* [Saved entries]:
┏━━
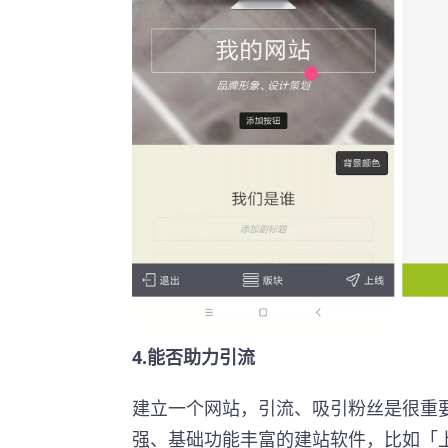
4.能否助力引流
建立一个网站，引流、吸引粉丝是很重
强、基础功能丰富的建站软件，比如「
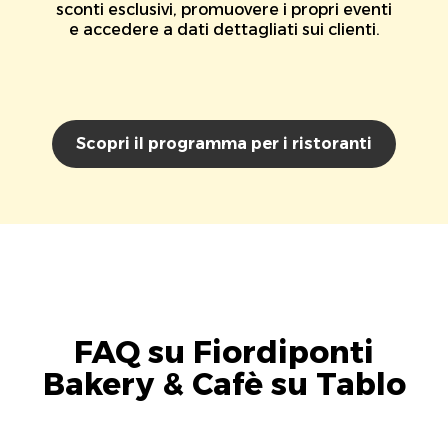
sconti esclusivi, promuovere i propri eventi
e accedere a dati dettagliati sui clienti.
Scopri il programma per i ristoranti
FAQ su Fiordiponti
Bakery & Cafè su Tablo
┗━━
* [Exercise instructions]: The lines to output run from the one containing "sconti esclusivi, promuovere i propri eventi" to the last line of the entries; give them back exactly.

* [Task result]:
sconti esclusivi, promuovere i propri eventi
e accedere a dati dettagliati sui clienti.
Scopri il programma per i ristoranti
FAQ su Fiordiponti
Bakery & Cafè su Tablo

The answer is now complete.